- _Record excerpts_:
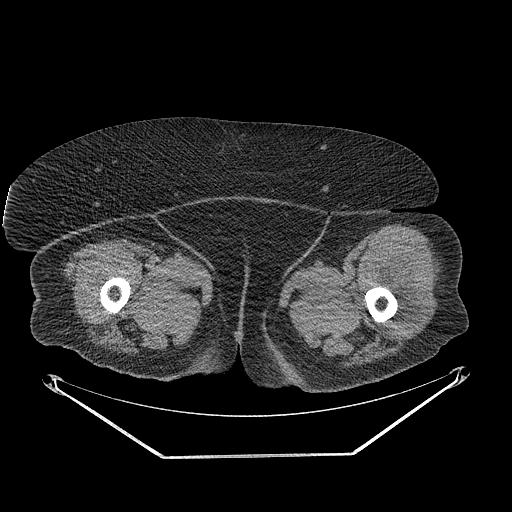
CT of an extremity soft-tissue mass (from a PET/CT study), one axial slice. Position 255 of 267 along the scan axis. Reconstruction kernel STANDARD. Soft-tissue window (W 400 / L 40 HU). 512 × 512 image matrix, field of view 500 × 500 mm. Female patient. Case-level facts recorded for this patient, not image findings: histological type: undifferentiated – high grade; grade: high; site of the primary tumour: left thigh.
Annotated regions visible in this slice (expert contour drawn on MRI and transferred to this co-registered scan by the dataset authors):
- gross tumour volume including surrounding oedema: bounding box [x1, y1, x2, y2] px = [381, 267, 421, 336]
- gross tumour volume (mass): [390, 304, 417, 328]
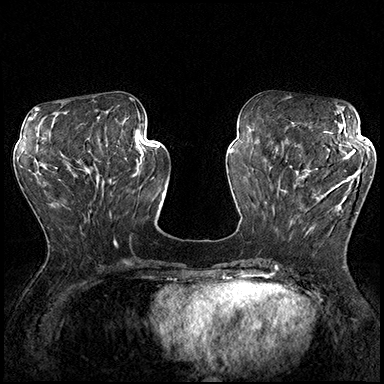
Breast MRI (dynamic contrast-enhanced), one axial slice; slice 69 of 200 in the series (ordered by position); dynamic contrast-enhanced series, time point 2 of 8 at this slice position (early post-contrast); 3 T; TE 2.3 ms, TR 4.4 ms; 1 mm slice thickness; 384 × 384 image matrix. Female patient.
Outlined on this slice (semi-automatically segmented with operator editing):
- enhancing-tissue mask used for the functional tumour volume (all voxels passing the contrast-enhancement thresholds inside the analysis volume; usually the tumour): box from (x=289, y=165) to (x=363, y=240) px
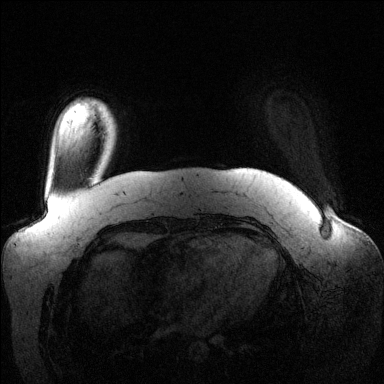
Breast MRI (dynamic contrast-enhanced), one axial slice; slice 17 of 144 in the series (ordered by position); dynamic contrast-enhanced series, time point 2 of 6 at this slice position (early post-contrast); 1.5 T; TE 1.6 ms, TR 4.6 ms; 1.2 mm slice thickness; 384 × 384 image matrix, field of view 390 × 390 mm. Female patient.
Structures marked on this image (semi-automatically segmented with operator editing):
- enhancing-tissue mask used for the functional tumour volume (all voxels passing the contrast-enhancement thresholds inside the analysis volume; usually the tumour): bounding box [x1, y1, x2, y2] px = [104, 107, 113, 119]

- _Work to be completed_:
The lines in the records above that include the word "passing" must be copied out.

- _Completed exercise_:
- enhancing-tissue mask used for the functional tumour volume (all voxels passing the contrast-enhancement thresholds inside the analysis volume; usually the tumour): box from (x=289, y=165) to (x=363, y=240) px
- enhancing-tissue mask used for the functional tumour volume (all voxels passing the contrast-enhancement thresholds inside the analysis volume; usually the tumour): bounding box [x1, y1, x2, y2] px = [104, 107, 113, 119]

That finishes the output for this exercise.